There was the risk that some of the tension in the relationships would have naturally settled before the end of the series and that can often harm the series. This is a trap that Hough’s avoided with style and grace. That said; I don’t get the same Firefly character vibe from this book that I caught whispers of from the first.
The small success in the book is that we get to see a lot more of the world. As a gamer, I always flick into mythos mode when a sci-fi or post-apocalypse begins to interest me (and The Dire Earth Cycle is both). Once I’m in mythos mode I try and work out whether the setting would be a good one for an RPG and how it might work.

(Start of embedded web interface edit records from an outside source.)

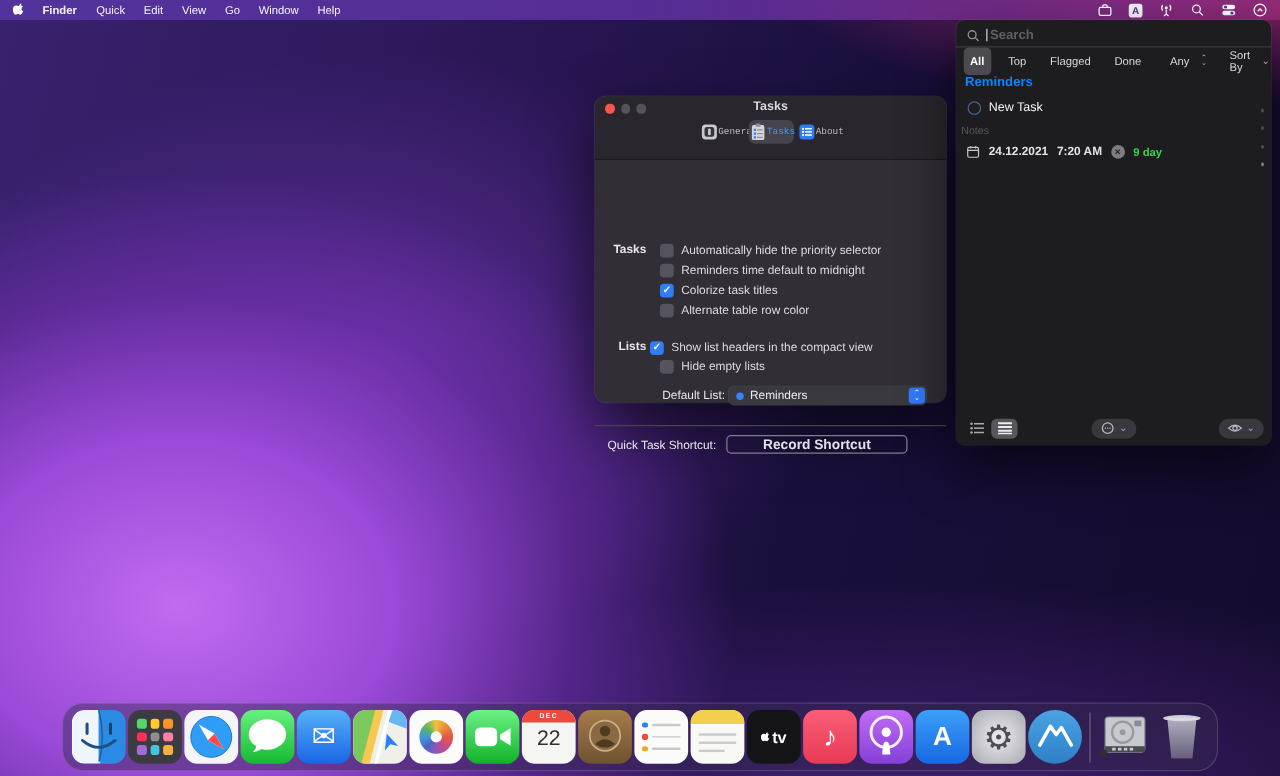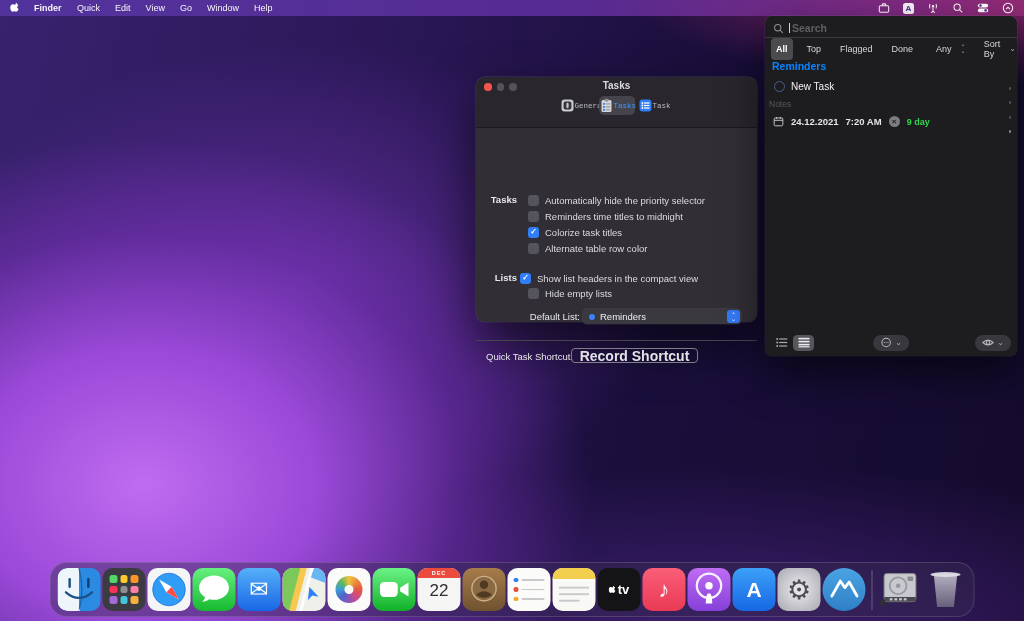"Task" span.tlabel { text: Task -> About }
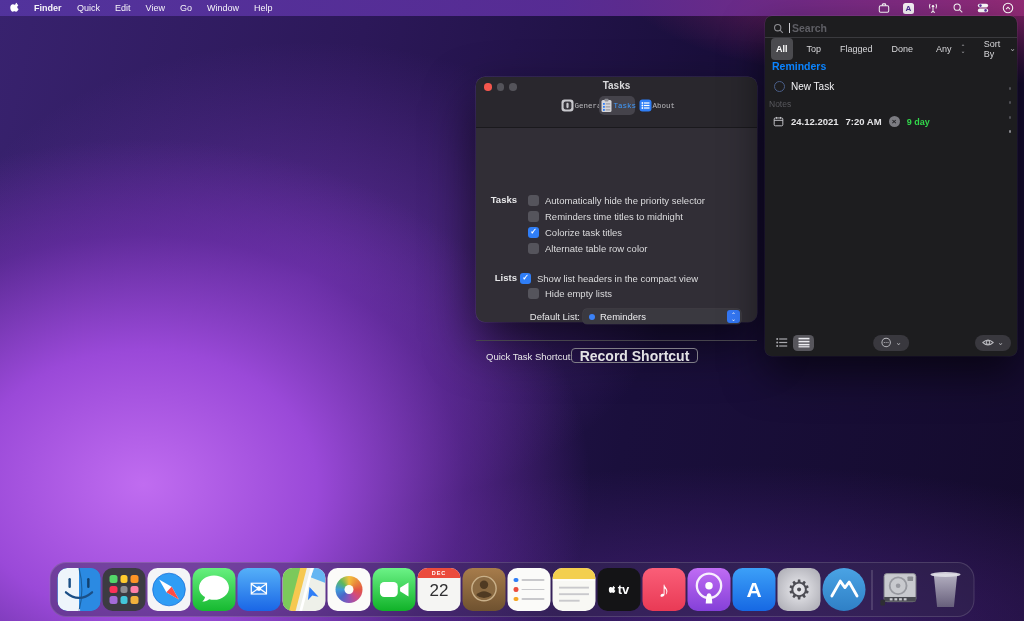"Reminders time titles to midnight" span { text: titles -> default }
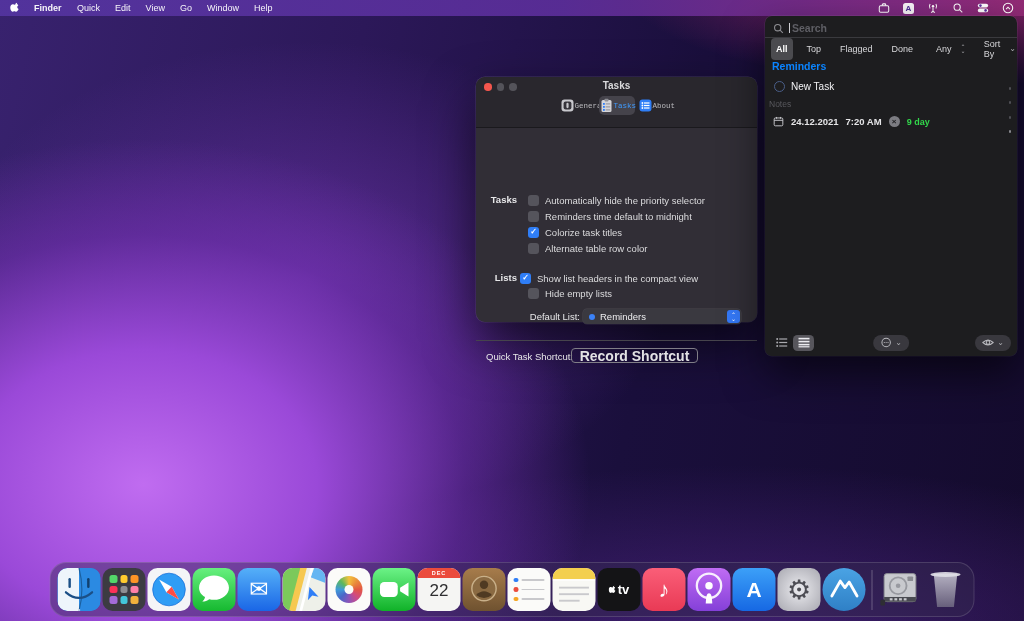"Record Shortcut" .rec-btn { font-size: 14px -> 11px; left: 95px -> 105px; width: 127px -> 145px }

I wasn’t sure after The Darwin Elevator but The Exodus Towers have convinced me that this would make a good RPG setting. Your PCs would have to be immune to the virus that haunts humanity but with that in place, they’d have a globe to explore, with plenty of dungeon crawl style encounters if that suits you and yet would be able to circle back to Darwin, any other interesting location or meetings with other immunes for the necessary plot development.
In fact, the behaviour of The Exodus Towers themselves makes it easier for such a game to happen.
If you enjoyed the first book then grab the sequel.
My copy of The Exodus Towers was provided for review. The Dire Earth Cycle is by Jason M. Hough, via Titan Books.